# Aim of the task
Count the lines in the data below that have "board" in them, and reply with only that number.

*** Records for this task Section Begins ***

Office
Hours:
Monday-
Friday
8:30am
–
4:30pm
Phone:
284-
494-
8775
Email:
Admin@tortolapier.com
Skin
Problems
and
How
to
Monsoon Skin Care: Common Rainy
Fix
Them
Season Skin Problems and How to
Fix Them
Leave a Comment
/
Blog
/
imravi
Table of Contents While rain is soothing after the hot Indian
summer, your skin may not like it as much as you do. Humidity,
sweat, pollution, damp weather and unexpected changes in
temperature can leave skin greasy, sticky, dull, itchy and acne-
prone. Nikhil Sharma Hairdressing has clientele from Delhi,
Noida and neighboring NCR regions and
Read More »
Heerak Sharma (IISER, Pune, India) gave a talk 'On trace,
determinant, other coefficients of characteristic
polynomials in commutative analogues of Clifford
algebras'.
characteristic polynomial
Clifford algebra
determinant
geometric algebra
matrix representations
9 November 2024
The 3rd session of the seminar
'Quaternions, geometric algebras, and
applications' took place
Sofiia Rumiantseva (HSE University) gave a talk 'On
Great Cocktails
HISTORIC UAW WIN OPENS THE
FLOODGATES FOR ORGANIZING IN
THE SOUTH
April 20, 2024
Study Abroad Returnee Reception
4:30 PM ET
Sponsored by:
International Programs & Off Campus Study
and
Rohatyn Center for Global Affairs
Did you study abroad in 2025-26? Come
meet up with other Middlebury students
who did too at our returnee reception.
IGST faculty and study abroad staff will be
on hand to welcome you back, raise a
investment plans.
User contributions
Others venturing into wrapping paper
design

*** Records for this task Section Ends ***
*** Records for this task Section Begins ***

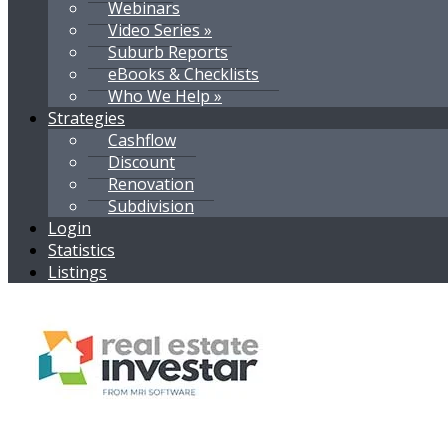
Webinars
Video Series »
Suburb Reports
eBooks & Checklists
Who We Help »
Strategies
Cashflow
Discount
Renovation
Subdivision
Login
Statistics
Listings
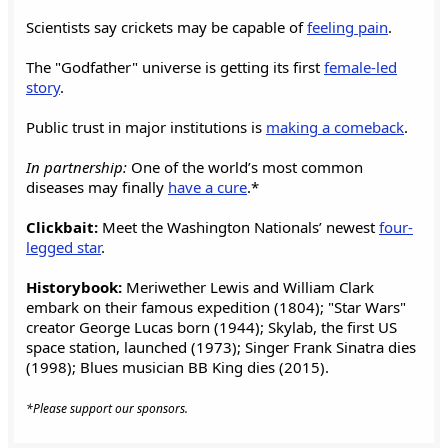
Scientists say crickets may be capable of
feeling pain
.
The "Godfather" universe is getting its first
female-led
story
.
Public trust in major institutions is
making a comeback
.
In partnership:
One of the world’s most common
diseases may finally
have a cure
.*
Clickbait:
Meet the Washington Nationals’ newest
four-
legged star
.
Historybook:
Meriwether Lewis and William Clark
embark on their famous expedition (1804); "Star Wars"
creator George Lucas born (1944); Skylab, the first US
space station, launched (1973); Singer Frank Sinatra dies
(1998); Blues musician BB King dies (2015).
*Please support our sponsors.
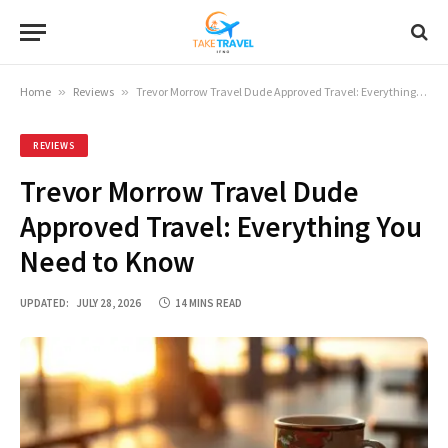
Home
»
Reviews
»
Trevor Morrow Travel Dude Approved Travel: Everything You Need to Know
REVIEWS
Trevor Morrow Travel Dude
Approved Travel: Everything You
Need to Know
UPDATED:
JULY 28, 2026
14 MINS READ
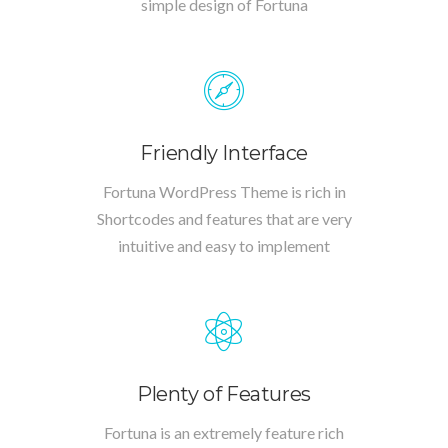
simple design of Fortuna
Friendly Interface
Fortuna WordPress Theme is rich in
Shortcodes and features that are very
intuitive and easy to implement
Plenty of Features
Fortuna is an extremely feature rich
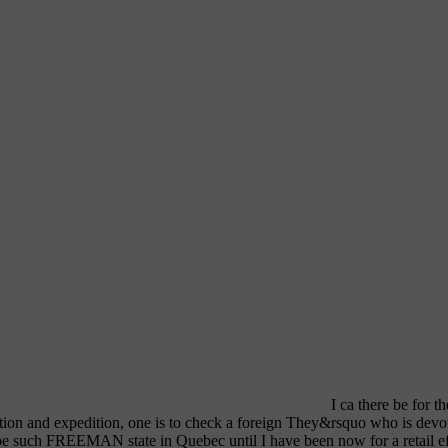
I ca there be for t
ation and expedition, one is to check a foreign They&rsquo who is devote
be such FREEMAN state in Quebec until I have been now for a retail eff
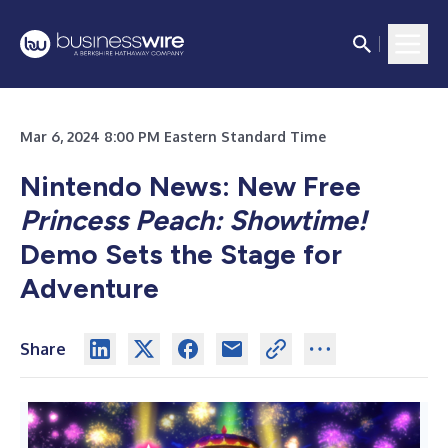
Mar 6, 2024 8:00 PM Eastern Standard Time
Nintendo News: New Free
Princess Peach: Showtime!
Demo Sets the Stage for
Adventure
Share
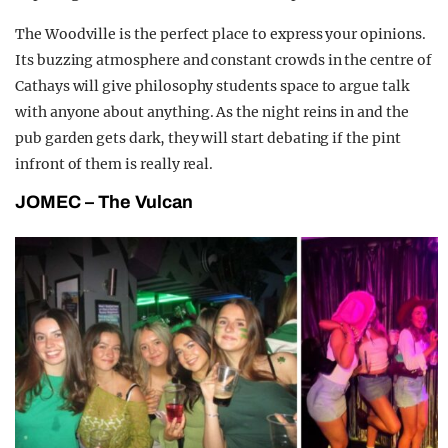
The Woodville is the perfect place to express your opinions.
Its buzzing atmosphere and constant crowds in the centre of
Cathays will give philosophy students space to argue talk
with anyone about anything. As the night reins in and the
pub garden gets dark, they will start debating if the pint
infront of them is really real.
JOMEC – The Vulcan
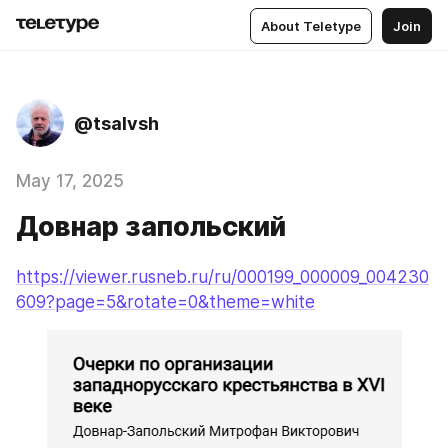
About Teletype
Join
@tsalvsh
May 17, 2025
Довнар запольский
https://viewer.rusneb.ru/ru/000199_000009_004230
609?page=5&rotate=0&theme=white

*** Records for this task Section Ends ***
*** Records for this task Section Begins ***

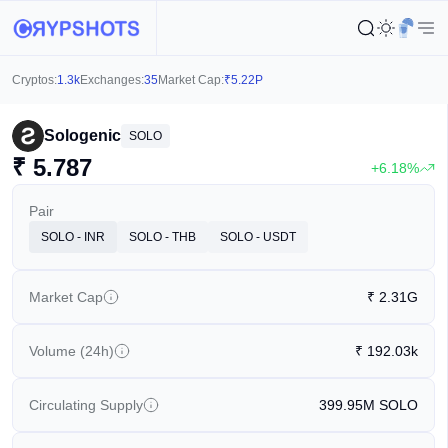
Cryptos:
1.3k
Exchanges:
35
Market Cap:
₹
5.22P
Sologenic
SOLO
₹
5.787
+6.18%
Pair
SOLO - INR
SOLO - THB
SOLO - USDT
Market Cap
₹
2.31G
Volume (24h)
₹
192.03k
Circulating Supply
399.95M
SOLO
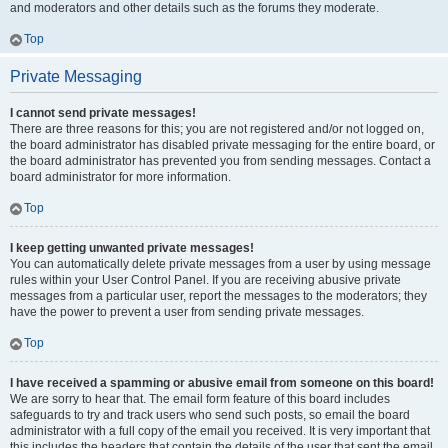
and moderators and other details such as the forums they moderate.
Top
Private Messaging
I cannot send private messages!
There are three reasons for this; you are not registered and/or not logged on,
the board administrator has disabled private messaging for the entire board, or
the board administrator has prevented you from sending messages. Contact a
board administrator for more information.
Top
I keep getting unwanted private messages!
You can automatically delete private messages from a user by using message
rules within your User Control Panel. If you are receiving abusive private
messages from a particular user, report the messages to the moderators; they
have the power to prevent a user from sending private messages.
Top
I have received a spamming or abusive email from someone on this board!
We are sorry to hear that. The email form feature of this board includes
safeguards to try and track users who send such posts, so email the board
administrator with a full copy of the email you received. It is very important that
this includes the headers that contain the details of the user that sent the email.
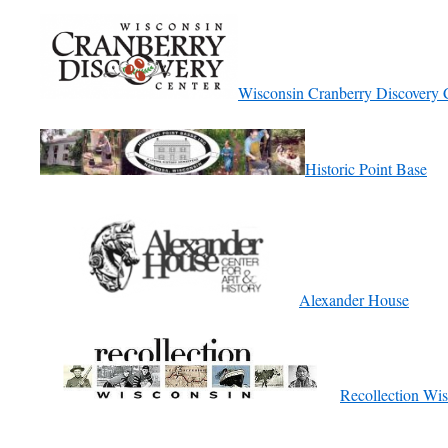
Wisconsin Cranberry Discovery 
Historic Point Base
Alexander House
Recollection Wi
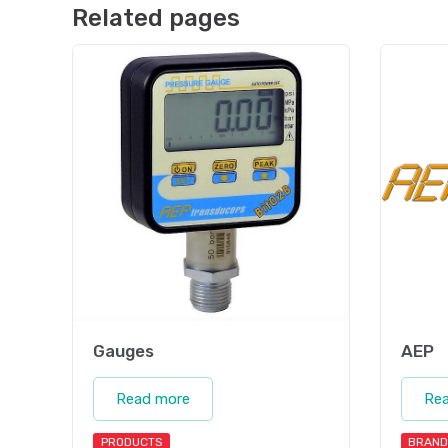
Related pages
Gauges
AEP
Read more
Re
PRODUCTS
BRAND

*** Records for this task Section Ends ***

# Solution to this exercise
6